**Material provided**

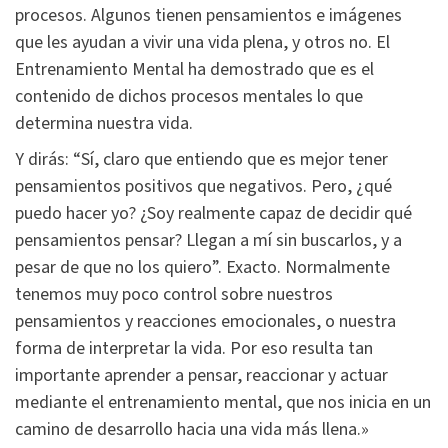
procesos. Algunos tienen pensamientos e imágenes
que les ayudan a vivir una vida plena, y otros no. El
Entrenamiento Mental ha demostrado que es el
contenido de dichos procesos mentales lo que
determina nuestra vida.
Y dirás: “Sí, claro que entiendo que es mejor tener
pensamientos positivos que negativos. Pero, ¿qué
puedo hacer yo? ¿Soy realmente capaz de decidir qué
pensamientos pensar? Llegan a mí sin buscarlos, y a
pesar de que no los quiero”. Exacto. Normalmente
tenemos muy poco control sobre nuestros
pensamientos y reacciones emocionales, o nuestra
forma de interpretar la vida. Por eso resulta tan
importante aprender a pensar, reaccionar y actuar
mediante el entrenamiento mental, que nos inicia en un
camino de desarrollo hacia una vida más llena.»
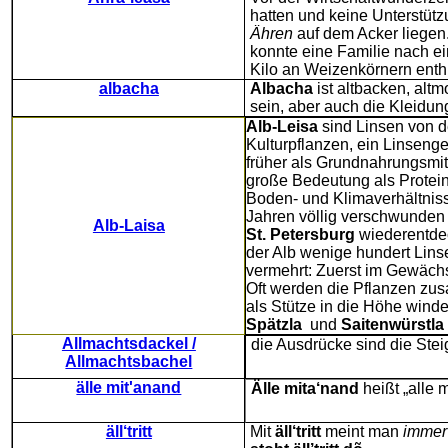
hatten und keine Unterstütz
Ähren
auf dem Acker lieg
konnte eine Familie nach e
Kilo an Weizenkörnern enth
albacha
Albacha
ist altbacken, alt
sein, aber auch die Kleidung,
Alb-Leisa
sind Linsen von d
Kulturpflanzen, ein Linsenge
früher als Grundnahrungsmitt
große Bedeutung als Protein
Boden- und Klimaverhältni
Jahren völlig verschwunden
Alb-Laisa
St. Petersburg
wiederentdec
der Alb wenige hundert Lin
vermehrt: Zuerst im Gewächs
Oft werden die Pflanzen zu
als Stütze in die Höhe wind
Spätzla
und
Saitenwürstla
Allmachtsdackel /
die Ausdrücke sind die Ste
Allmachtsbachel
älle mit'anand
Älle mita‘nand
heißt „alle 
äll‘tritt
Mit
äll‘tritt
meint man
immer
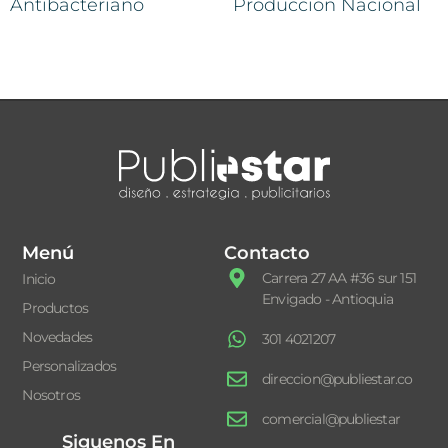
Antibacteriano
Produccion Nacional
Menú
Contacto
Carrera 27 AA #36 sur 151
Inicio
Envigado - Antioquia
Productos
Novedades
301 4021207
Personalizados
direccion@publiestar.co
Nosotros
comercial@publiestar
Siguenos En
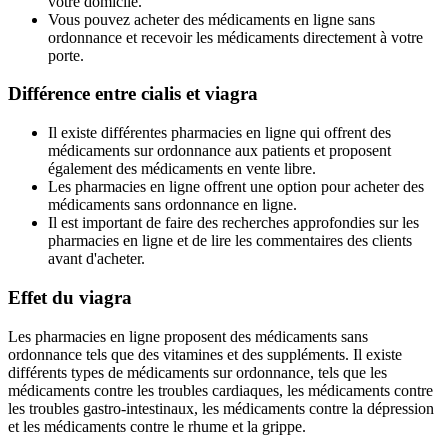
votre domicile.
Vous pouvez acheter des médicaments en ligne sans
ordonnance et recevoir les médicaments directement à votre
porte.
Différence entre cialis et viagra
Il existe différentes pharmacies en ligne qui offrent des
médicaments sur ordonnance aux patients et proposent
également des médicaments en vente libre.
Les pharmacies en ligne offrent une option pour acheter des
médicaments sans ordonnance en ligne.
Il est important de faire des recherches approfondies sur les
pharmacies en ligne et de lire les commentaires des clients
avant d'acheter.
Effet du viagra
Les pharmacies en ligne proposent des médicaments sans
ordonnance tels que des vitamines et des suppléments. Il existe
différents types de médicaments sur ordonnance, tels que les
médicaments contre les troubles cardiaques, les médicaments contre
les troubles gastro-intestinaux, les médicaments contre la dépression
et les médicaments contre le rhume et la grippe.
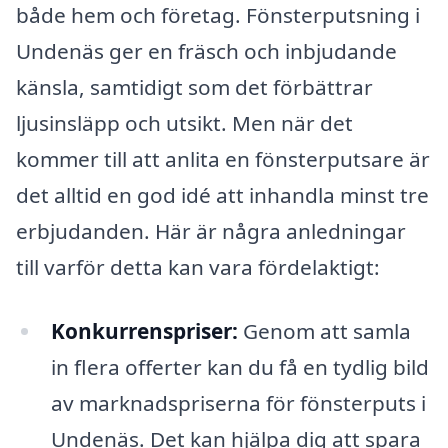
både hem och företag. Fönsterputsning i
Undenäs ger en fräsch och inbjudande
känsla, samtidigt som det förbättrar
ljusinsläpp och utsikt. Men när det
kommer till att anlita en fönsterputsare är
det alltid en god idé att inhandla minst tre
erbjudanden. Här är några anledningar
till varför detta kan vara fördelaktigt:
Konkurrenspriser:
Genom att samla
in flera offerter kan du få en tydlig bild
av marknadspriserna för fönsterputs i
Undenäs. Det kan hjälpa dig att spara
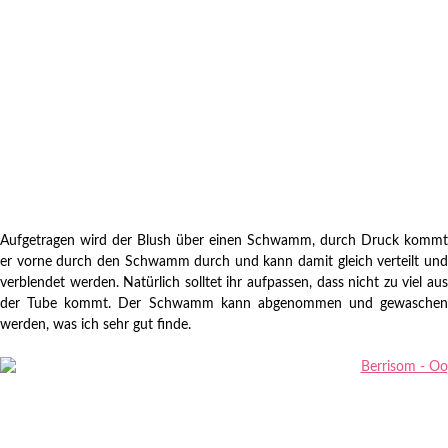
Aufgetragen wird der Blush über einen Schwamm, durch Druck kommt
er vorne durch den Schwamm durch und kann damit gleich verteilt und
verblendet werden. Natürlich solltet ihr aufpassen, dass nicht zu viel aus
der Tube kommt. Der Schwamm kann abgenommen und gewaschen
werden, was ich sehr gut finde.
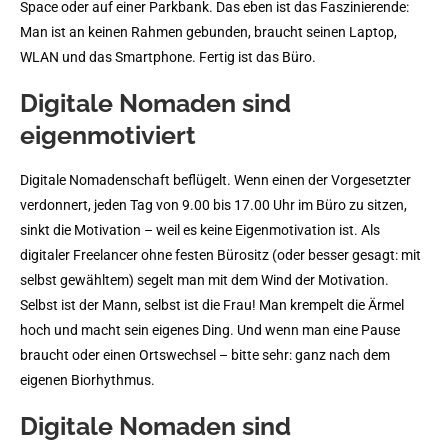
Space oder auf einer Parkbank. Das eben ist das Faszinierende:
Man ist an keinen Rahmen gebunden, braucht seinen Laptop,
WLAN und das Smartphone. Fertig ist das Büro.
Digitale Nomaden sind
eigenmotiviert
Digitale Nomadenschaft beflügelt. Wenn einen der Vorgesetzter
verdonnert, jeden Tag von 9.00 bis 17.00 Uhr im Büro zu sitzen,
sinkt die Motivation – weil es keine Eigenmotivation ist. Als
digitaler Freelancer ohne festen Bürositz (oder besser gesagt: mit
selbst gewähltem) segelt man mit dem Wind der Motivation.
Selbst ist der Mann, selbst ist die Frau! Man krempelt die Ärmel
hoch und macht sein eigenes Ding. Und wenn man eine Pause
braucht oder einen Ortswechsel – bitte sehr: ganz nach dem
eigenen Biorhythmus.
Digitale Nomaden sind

* * *

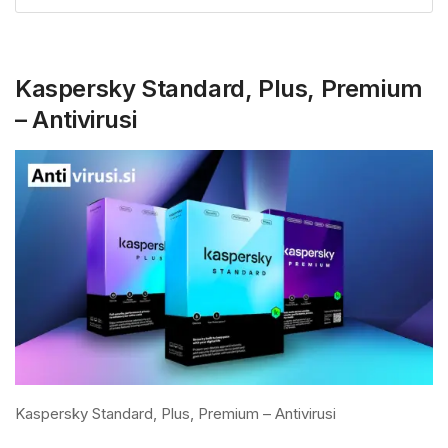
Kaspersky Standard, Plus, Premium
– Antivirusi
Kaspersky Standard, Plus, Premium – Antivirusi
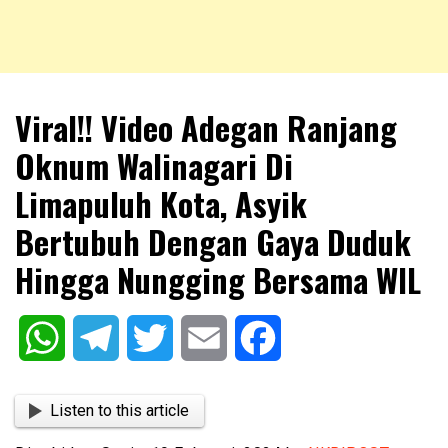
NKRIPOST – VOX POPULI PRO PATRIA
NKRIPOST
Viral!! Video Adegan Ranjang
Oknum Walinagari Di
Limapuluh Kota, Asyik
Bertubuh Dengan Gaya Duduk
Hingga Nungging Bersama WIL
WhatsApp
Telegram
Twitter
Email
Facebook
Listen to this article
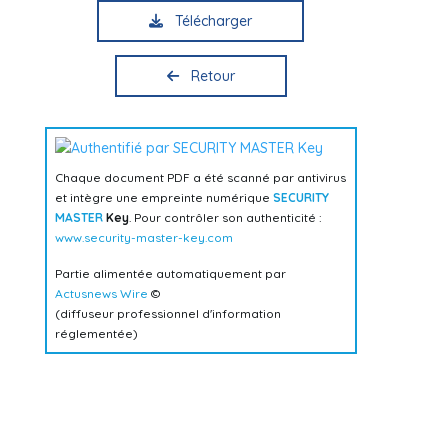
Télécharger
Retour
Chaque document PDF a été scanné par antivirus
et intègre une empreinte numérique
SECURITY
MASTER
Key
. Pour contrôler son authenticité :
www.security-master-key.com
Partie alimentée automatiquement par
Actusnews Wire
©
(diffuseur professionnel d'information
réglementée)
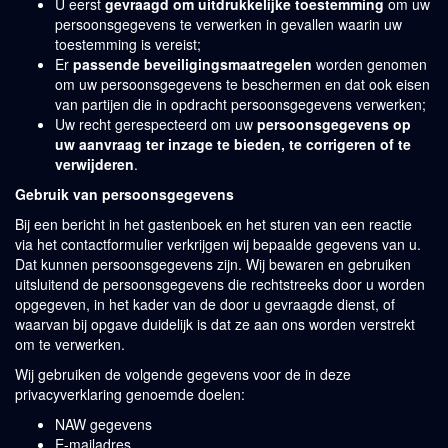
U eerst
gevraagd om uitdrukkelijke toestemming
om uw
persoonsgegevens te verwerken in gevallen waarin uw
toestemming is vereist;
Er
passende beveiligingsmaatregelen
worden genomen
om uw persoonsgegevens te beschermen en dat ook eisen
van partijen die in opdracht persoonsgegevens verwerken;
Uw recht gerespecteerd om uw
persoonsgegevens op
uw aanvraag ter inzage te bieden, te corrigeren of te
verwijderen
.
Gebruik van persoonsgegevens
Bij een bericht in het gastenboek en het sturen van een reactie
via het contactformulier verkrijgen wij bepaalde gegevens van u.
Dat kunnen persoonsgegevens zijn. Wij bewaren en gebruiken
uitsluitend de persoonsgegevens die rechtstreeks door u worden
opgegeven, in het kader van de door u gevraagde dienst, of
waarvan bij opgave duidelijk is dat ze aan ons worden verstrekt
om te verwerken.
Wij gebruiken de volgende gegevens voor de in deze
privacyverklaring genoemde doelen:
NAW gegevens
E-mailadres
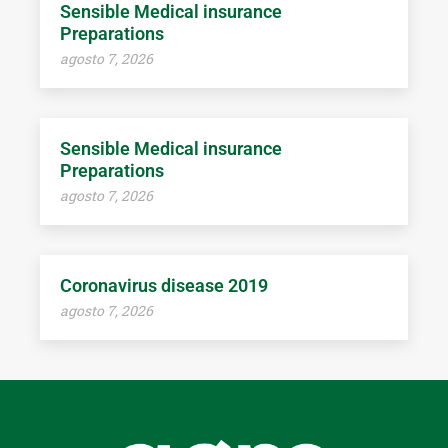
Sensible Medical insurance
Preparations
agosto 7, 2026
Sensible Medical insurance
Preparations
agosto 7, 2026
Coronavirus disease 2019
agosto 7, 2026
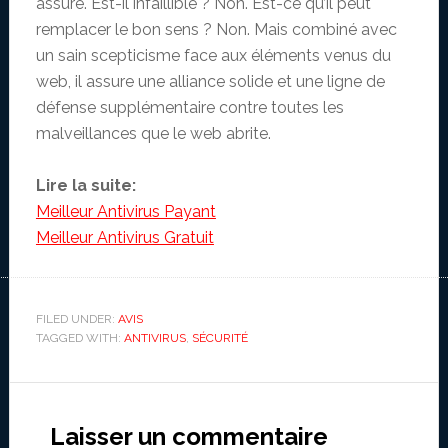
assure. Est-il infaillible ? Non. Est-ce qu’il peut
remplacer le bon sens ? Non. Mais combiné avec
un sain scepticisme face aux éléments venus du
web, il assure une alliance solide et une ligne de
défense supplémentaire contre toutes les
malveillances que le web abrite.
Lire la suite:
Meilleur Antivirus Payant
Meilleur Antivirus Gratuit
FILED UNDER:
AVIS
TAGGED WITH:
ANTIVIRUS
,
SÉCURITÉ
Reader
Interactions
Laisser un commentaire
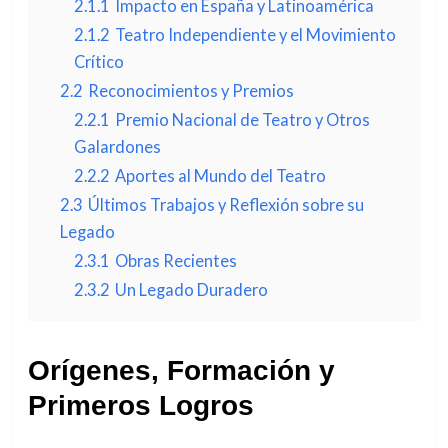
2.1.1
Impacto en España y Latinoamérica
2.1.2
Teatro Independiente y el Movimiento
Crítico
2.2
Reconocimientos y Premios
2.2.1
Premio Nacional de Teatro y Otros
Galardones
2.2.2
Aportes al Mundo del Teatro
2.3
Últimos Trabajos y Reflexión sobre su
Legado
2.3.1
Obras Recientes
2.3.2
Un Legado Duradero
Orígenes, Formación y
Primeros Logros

--

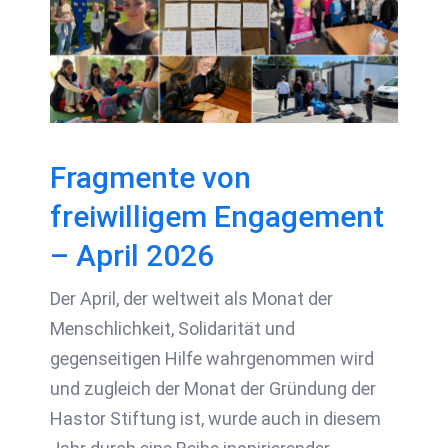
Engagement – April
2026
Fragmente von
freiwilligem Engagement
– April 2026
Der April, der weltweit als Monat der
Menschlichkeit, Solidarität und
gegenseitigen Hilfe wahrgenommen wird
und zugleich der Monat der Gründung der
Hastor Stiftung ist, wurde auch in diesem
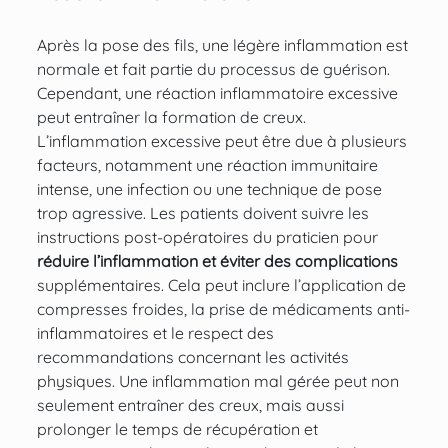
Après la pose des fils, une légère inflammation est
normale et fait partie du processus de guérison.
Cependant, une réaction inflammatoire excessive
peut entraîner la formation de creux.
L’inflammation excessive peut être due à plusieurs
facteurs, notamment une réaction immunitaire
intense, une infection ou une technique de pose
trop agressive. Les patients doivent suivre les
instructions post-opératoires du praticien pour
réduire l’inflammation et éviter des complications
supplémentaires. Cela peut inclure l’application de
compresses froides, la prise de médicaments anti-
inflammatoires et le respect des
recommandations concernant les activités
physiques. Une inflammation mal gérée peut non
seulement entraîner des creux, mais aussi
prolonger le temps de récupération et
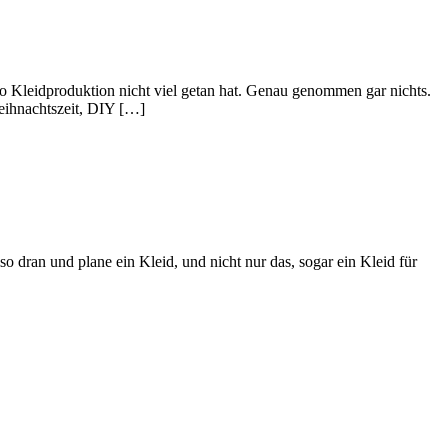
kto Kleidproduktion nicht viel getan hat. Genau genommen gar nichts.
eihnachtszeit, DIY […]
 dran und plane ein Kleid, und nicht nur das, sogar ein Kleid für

**How to complete this task**
Taking the records above, print only and exactly the lines from the line with "toestemming is vereist;" to the line with "Primeros Logros", both kept, and exclude pictures.

**Solved problem**
toestemming is vereist;
Er
passende beveiligingsmaatregelen
worden genomen
om uw persoonsgegevens te beschermen en dat ook eisen
van partijen die in opdracht persoonsgegevens verwerken;
Uw recht gerespecteerd om uw
persoonsgegevens op
uw aanvraag ter inzage te bieden, te corrigeren of te
verwijderen
.
Gebruik van persoonsgegevens
Bij een bericht in het gastenboek en het sturen van een reactie
via het contactformulier verkrijgen wij bepaalde gegevens van u.
Dat kunnen persoonsgegevens zijn. Wij bewaren en gebruiken
uitsluitend de persoonsgegevens die rechtstreeks door u worden
opgegeven, in het kader van de door u gevraagde dienst, of
waarvan bij opgave duidelijk is dat ze aan ons worden verstrekt
om te verwerken.
Wij gebruiken de volgende gegevens voor de in deze
privacyverklaring genoemde doelen:
NAW gegevens
E-mailadres
Sensible Medical insurance
Preparations
agosto 7, 2026
Sensible Medical insurance
Preparations
agosto 7, 2026
Coronavirus disease 2019
agosto 7, 2026
assure. Est-il infaillible ? Non. Est-ce qu’il peut
remplacer le bon sens ? Non. Mais combiné avec
un sain scepticisme face aux éléments venus du
web, il assure une alliance solide et une ligne de
défense supplémentaire contre toutes les
malveillances que le web abrite.
Lire la suite:
Meilleur Antivirus Payant
Meilleur Antivirus Gratuit
FILED UNDER:
AVIS
TAGGED WITH:
ANTIVIRUS
,
SÉCURITÉ
Reader
Interactions
Laisser un commentaire
2.1.1
Impacto en España y Latinoamérica
2.1.2
Teatro Independiente y el Movimiento
Crítico
2.2
Reconocimientos y Premios
2.2.1
Premio Nacional de Teatro y Otros
Galardones
2.2.2
Aportes al Mundo del Teatro
2.3
Últimos Trabajos y Reflexión sobre su
Legado
2.3.1
Obras Recientes
2.3.2
Un Legado Duradero
Orígenes, Formación y
Primeros Logros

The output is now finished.